The other problem with kind MAN kind is that it is based on a gender binary system. When in fact there are more than two genders. Again, this is another example as to why your choice of this term is hurtful.

Amy Love said...

more quotes for you:

"Imposing discursive norms such as “mankind” or “he”, the other team perpetuates the world into a masculine norm where women become invisible. female ones seen as deviant. Some have claimed that the use of generics 'he'/,him'/,his', as well as 'man'/'mankind' and expressions like 'the man in the street', to refer to both men and women, reinforces this binary understanding of norm and deviance, promotes male imagery, and makes women invisible. These claims exemplify the 'dominance approach' (see Chapter 2), in that the use of generic expressions is seen to be preventing women from expressing and raising consciousness about their own experience, and perpetuating men's domi- nance and exploitative behaviour. ....Man is not gender neutral—interchanging it with people perpetuates gender inequality.He” is not gender neutral —using both pronouns establishes equality.The phrase “you guys” and nouns ending in “man” subsume women under a masculine discourse.We must remove all sexist language from our vocabulary to solve.Whenever we use the word man we come to view them as the superior sex and only promotes the dichotomy between the two sexes"
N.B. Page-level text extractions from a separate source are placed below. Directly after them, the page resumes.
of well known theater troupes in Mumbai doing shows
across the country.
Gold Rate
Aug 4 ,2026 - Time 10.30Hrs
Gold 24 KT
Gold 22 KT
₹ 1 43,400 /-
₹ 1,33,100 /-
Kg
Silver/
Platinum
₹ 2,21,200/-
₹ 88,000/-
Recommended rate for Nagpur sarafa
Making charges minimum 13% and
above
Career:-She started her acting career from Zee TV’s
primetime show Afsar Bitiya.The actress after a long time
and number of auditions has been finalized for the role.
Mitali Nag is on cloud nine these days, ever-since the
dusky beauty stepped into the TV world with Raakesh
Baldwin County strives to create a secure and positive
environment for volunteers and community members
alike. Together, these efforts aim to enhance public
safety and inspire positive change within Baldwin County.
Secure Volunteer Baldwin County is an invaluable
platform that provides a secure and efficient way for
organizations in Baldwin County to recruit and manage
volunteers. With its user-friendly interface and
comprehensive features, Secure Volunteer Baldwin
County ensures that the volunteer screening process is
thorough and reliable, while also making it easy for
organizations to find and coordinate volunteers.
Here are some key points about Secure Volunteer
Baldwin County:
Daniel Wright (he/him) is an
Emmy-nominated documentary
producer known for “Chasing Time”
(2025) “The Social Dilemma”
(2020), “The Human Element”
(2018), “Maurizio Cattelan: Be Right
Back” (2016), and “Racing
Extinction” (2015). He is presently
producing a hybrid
These are from different sources. If you do print this here, please let me know, and I will cite references formally. In addition, it is interesting to note that it is only talking about the ill effects on women, where as the study as to the ill effects on transgender, transexual, gender queer, et. al is a newer study. said...

Dear Ms. Yeon Choi and Mr.Kamiel Che,

Hello! It has been a pleasure to follow your Tumblr blog posts and articles, which I found very inspiring and down to earth. I love how your articles encourage volunteering, charity, and include your spunky personality. As a fellow blogger, I have found that there are a lot of challenges to meeting and understanding the locals and discovering new places, and I was wondering if you may have something to add about interactions with strangers?
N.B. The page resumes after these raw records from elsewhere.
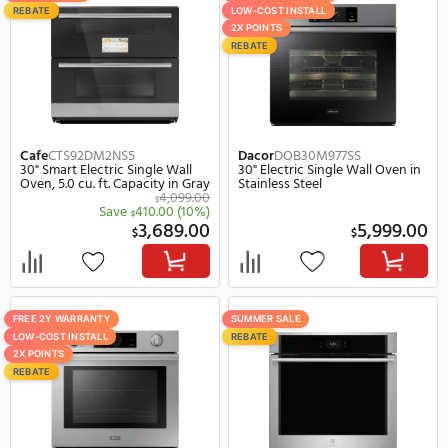
Bosch
HBL8443UC
Bertazzoni
PROF30FSE
30" Electric Single Wall Oven in
23" Electric Single Wall 
Black Stainless Steel
Stainless Steel
4,049.00
$
$
Save
400.00
(10%)
Save
651.
$
$
3,649.00
2,
$
$
FREE 2Y WARRANTY
SUMMER SALE
LOW-COST INSTALL
REBATE
SUMMER SALE
2X POINTS
Bosch
HBL5451UC
Cafe
CTS70DM2NS5
30" Electric Single Wall Oven in
30" Smart Electric Singl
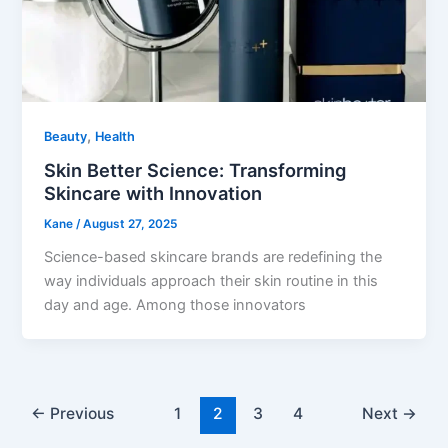
,
Beauty
Health
Skin Better Science: Transforming
Skincare with Innovation
Kane
/
August 27, 2025
Science-based skincare brands are redefining the
way individuals approach their skin routine in this
day and age. Among those innovators
←
Previous
1
2
3
4
Next
→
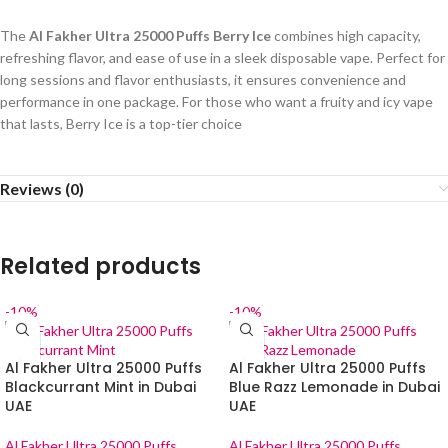
The
Al Fakher Ultra 25000 Puffs Berry Ice
combines high capacity,
refreshing flavor, and ease of use in a sleek disposable vape. Perfect for
long sessions and flavor enthusiasts, it ensures convenience and
performance in one package. For those who want a fruity and icy vape
that lasts, Berry Ice is a top-tier choice
Reviews (0)
Related products
-10%
-10%
Al Fakher Ultra 25000 Puffs
Al Fakher Ultra 25000 Puffs
Blackcurrant Mint in Dubai
Blue Razz Lemonade in Dubai
UAE
UAE
Al Fakher Ultra 25000 Puffs
Al Fakher Ultra 25000 Puffs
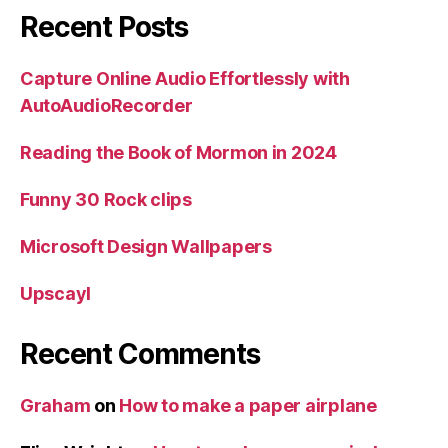
Recent Posts
Capture Online Audio Effortlessly with
AutoAudioRecorder
Reading the Book of Mormon in 2024
Funny 30 Rock clips
Microsoft Design Wallpapers
Upscayl
Recent Comments
Graham
on
How to make a paper airplane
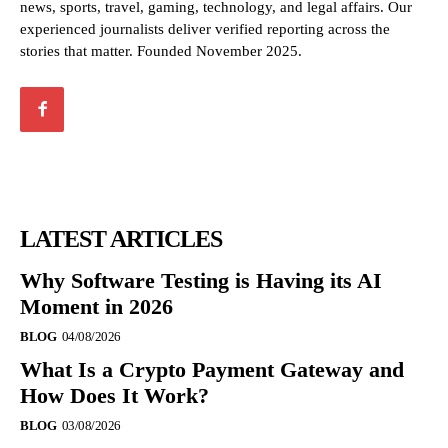
news, sports, travel, gaming, technology, and legal affairs. Our
experienced journalists deliver verified reporting across the
stories that matter. Founded November 2025.
LATEST ARTICLES
Why Software Testing is Having its AI
Moment in 2026
BLOG
04/08/2026
What Is a Crypto Payment Gateway and
How Does It Work?
BLOG
03/08/2026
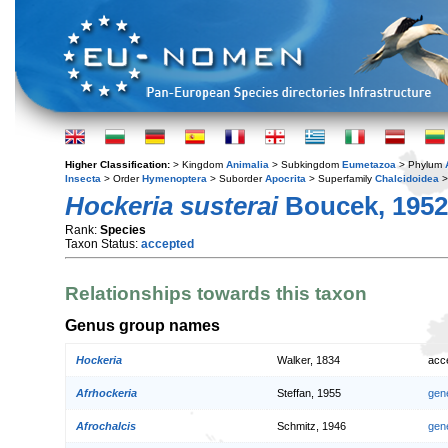
Higher Classification:
> Kingdom
Animalia
> Subkingdom
Eumetazoa
> Phylum
Insecta
> Order
Hymenoptera
> Suborder
Apocrita
> Superfamily
Chalcidoidea
>
Hockeria susterai
Boucek, 1952
Rank:
Species
Taxon Status:
accepted
Relationships towards this taxon
Genus group names
Hockeria
Walker, 1834
acc
Afrhockeria
Steffan, 1955
gen
Afrochalcis
Schmitz, 1946
gen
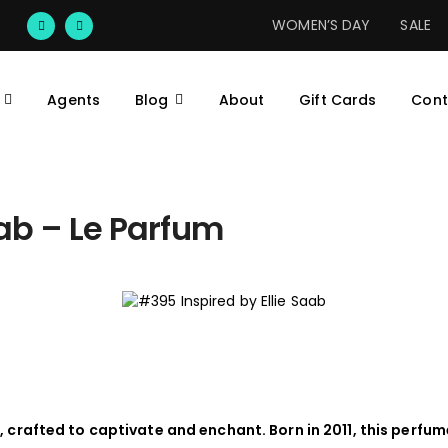
WOMEN’S DAY
SALE
Agents
Blog
About
Gift Cards
Cont
aab – Le Parfum
, crafted to captivate and enchant. Born in 2011, this perfum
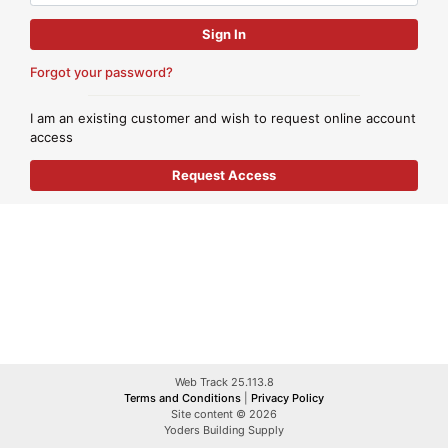
Forgot your password?
I am an existing customer and wish to request online account
access
Web Track 25.113.8
Terms and Conditions
|
Privacy Policy
Site content © 2026
Yoders Building Supply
I am currently assisting on a film that captures the spirit of traveling in the US, titled “American Bear: An Adventure in the Kindness of Strangers,” and thought your readers may be interested in learning about it? We were wondering if you would be interested in writing a post or doing a personalized guest post about the film for the blog website? We are really trying to get the ideas and enthusiasm that you touch upon out to our audiences, and we would really appreciate the help.

“American Bear” centers on an exploration two independent documentary filmmakers take on as they travel across the country for 60 days relying on nothing but the kindness of strangers for shelter each night. The insight that they shed on subjects such as community, trust, patriotism, spirituality, and nature are very powerful.

Please feel free to check out our trailer at: and contact us at Also on our website, if you would like, please feel free to submit a Your Voice post, where a contribution of your travel experiences would be a great addition. Thank you for your time.



Mary Blake said...

Not exactly sure how this works, but would like to learn how to book travel using your service. A friend of mine was given a chance to begin a new career but was unable to start because she was required to pay her own transportation and hotel. Even tho it would be reimbursed she just didn't have it, so lost out on 2 months' income while she saved up enough to cover travel expenses.

Anita van Huson said...

Congratulations on what you are trying to achieve, very innovative!
I saw you were looking for land in the Algarve and noticed the links you posted. Perhaps you would like to check out this additional website for finding land (and property). has over 21,000 listings in the Algarve including over 2300 plots of land for sale. Best of all, this site offers a unique map-based search making it easy to choose preferred locations.